What you are asked to do —
All of the data needs to come back exactly as written.

Data extracts —
++++++

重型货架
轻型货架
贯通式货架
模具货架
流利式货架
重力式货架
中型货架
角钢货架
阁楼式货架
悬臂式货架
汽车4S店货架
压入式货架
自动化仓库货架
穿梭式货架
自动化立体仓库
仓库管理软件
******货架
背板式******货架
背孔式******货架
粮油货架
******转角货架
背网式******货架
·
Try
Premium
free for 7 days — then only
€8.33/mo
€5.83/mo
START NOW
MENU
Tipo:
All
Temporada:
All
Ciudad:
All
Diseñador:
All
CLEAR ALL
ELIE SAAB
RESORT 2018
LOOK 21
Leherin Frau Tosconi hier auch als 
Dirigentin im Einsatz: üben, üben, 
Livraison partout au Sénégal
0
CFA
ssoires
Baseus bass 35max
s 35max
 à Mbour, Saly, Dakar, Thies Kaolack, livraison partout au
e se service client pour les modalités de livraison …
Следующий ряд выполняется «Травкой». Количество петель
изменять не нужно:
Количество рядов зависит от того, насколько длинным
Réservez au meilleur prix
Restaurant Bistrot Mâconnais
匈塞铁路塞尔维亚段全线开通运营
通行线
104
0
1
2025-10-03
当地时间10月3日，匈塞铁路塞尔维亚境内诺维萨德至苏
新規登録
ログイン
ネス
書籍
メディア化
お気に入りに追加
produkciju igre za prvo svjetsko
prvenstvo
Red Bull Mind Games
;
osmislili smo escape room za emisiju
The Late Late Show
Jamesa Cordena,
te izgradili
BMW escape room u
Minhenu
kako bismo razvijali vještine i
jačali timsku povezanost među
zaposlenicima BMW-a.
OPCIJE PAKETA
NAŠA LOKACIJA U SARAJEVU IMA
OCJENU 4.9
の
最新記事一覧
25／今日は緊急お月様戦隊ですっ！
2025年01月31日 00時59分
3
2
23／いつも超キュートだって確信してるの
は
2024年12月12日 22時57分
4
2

++++++

Response for this exercise —
重型货架
轻型货架
贯通式货架
模具货架
流利式货架
重力式货架
中型货架
角钢货架
阁楼式货架
悬臂式货架
汽车4S店货架
压入式货架
自动化仓库货架
穿梭式货架
自动化立体仓库
仓库管理软件
******货架
背板式******货架
背孔式******货架
粮油货架
******转角货架
背网式******货架
·
Try
Premium
free for 7 days — then only
€8.33/mo
€5.83/mo
START NOW
MENU
Tipo:
All
Temporada:
All
Ciudad:
All
Diseñador:
All
CLEAR ALL
ELIE SAAB
RESORT 2018
LOOK 21
Leherin Frau Tosconi hier auch als 
Dirigentin im Einsatz: üben, üben, 
Livraison partout au Sénégal
0
CFA
ssoires
Baseus bass 35max
s 35max
 à Mbour, Saly, Dakar, Thies Kaolack, livraison partout au
e se service client pour les modalités de livraison …
Следующий ряд выполняется «Травкой». Количество петель
изменять не нужно:
Количество рядов зависит от того, насколько длинным
Réservez au meilleur prix
Restaurant Bistrot Mâconnais
匈塞铁路塞尔维亚段全线开通运营
通行线
104
0
1
2025-10-03
当地时间10月3日，匈塞铁路塞尔维亚境内诺维萨德至苏
新規登録
ログイン
ネス
書籍
メディア化
お気に入りに追加
produkciju igre za prvo svjetsko
prvenstvo
Red Bull Mind Games
;
osmislili smo escape room za emisiju
The Late Late Show
Jamesa Cordena,
te izgradili
BMW escape room u
Minhenu
kako bismo razvijali vještine i
jačali timsku povezanost među
zaposlenicima BMW-a.
OPCIJE PAKETA
NAŠA LOKACIJA U SARAJEVU IMA
OCJENU 4.9
の
最新記事一覧
25／今日は緊急お月様戦隊ですっ！
2025年01月31日 00時59分
3
2
23／いつも超キュートだって確信してるの
は
2024年12月12日 22時57分
4
2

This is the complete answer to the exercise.